The Great Hack: A Marketeer’s View

Our Digital Strategist, Holly Duffy, discusses the Netflix short film that brings the issue of data harvesting for political gain into the peripheral.

If you work in marketing you’ve probably watched, revelled and discussed The Great Hack – the short film that shines a spotlight on the unnerving Cambridge Analytica scandal and the issue of Facebook data harvesting.

Once only found within the walls of marketing departments and client meetings, the Netflix special has got everyone talking about one particular topic. And by everyone, we mean everyone – if it’s not your clients or colleagues, it’s your non-marketing friends.

The topic in question is, of course, data.

You begin to think less like a marketeer

The Great Hack does a good job of scaring you; even for marketeers. It begins to make you think past the beauty of the data that makes our campaigns so effective, and instead creates a realisation that you’re not just a marketeer in all of this.

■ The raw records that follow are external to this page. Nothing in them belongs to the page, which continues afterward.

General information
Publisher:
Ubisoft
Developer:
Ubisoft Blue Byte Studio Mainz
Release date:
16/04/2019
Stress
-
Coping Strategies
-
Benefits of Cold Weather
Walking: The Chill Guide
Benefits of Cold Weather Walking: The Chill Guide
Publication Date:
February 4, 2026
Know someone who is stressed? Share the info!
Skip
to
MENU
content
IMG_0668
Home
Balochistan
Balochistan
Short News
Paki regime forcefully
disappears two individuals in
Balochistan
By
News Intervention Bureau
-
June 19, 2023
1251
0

You could have been one of the millions of victims whose data was essentially weaponised.

Even we - advertisers - could have been influenced by data harvesting. And we’re savvy to how advertising works!

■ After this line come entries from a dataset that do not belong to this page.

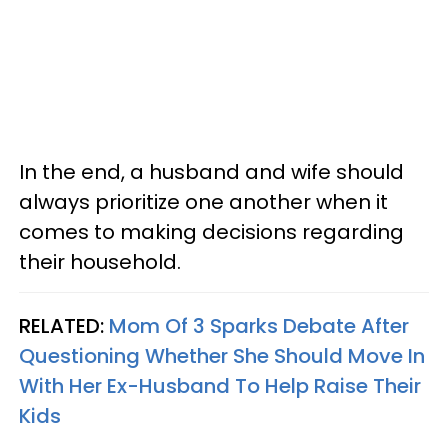
In the end, a husband and wife should
always prioritize one another when it
comes to making decisions regarding
their household.
RELATED:
Mom Of 3 Sparks Debate After
Questioning Whether She Should Move In
With Her Ex-Husband To Help Raise Their
Kids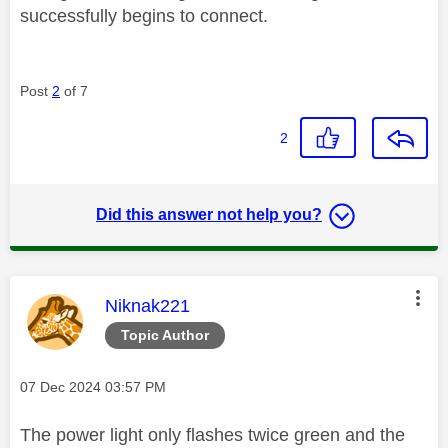
successfully begins to connect.
Post
2
of 7
2
Did this answer not help you?
This message was authored by:
Niknak221
Topic Author
Message posted on
‎07 Dec 2024
03:57 PM
The power light only flashes twice green and the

That realisation is probably the best part.

Data is more valuable than even marketeers

Although we know our campaigns are likely to improve with data – from lookalike audiences and email lists to remarketing – I admittedly didn’t realise just how valuable it is generally.

The film highlights that personal data is actually more valuable than oil. And all of a sudden you want to tell all your clients to focus more on data acquisition campaigns, and to perfect every one of their data points.

It all makes sense now; why high street stores ask for your email address despite giving you a printed receipt, or why most social media platforms want you to input so much personal profile information.

For. More. Data. Collection.

The art of effective messaging

The most interesting part of the film is undoubtedly Cambridge Analytica’s overall approach to the campaign. They used data to understand the mindset of an audience, and crafted messages that would resonate with them. They then targeted the audiences on the channels they visited.

It’s the most basic of marketing approaches – audience insight, messaging and targeting. Brad Parscale, Digital Marketing Consultant for Trump’s re-election campaign, said it involved over 60,000 Facebook ad variants at a time. 60,000!

All of this was done to create a campaign that would meet their objectives effectively. And it certainly did - Trump was elected. It would be pretty inspiring, if it wasn’t done in the wrong way, for all the wrong reasons.

The film ends without any true answers, but it’s certainly brought the conversation of data into everyone’s consciousness.